◆ **Task brief**
Reproduce all the entries exactly.

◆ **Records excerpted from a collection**
______
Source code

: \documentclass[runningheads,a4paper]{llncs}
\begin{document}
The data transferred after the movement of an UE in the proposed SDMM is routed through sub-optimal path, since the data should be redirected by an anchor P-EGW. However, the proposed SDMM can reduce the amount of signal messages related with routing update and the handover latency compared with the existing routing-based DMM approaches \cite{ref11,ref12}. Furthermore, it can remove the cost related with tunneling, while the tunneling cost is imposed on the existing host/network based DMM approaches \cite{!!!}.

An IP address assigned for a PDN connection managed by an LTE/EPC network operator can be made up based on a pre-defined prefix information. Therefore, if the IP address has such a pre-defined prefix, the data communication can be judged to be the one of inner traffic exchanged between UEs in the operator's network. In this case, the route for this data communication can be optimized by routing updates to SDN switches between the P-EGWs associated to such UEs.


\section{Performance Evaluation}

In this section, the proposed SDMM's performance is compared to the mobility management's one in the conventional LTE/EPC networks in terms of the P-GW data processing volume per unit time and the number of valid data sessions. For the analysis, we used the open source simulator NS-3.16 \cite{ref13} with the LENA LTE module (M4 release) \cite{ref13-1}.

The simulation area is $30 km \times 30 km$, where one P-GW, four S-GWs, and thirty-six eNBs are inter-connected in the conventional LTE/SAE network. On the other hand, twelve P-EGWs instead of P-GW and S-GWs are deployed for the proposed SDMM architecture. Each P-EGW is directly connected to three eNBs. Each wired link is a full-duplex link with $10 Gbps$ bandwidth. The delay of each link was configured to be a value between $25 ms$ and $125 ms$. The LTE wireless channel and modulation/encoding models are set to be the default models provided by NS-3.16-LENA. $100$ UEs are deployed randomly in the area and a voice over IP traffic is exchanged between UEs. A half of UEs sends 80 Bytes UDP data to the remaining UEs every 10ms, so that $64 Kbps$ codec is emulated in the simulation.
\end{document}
______
◆ **Exercise response**
Source code

: \documentclass[runningheads,a4paper]{llncs}
\begin{document}
The data transferred after the movement of an UE in the proposed SDMM is routed through sub-optimal path, since the data should be redirected by an anchor P-EGW. However, the proposed SDMM can reduce the amount of signal messages related with routing update and the handover latency compared with the existing routing-based DMM approaches \cite{ref11,ref12}. Furthermore, it can remove the cost related with tunneling, while the tunneling cost is imposed on the existing host/network based DMM approaches \cite{!!!}.

An IP address assigned for a PDN connection managed by an LTE/EPC network operator can be made up based on a pre-defined prefix information. Therefore, if the IP address has such a pre-defined prefix, the data communication can be judged to be the one of inner traffic exchanged between UEs in the operator's network. In this case, the route for this data communication can be optimized by routing updates to SDN switches between the P-EGWs associated to such UEs.


\section{Performance Evaluation}

In this section, the proposed SDMM's performance is compared to the mobility management's one in the conventional LTE/EPC networks in terms of the P-GW data processing volume per unit time and the number of valid data sessions. For the analysis, we used the open source simulator NS-3.16 \cite{ref13} with the LENA LTE module (M4 release) \cite{ref13-1}.

The simulation area is $30 km \times 30 km$, where one P-GW, four S-GWs, and thirty-six eNBs are inter-connected in the conventional LTE/SAE network. On the other hand, twelve P-EGWs instead of P-GW and S-GWs are deployed for the proposed SDMM architecture. Each P-EGW is directly connected to three eNBs. Each wired link is a full-duplex link with $10 Gbps$ bandwidth. The delay of each link was configured to be a value between $25 ms$ and $125 ms$. The LTE wireless channel and modulation/encoding models are set to be the default models provided by NS-3.16-LENA. $100$ UEs are deployed randomly in the area and a voice over IP traffic is exchanged between UEs. A half of UEs sends 80 Bytes UDP data to the remaining UEs every 10ms, so that $64 Kbps$ codec is emulated in the simulation.
\end{document}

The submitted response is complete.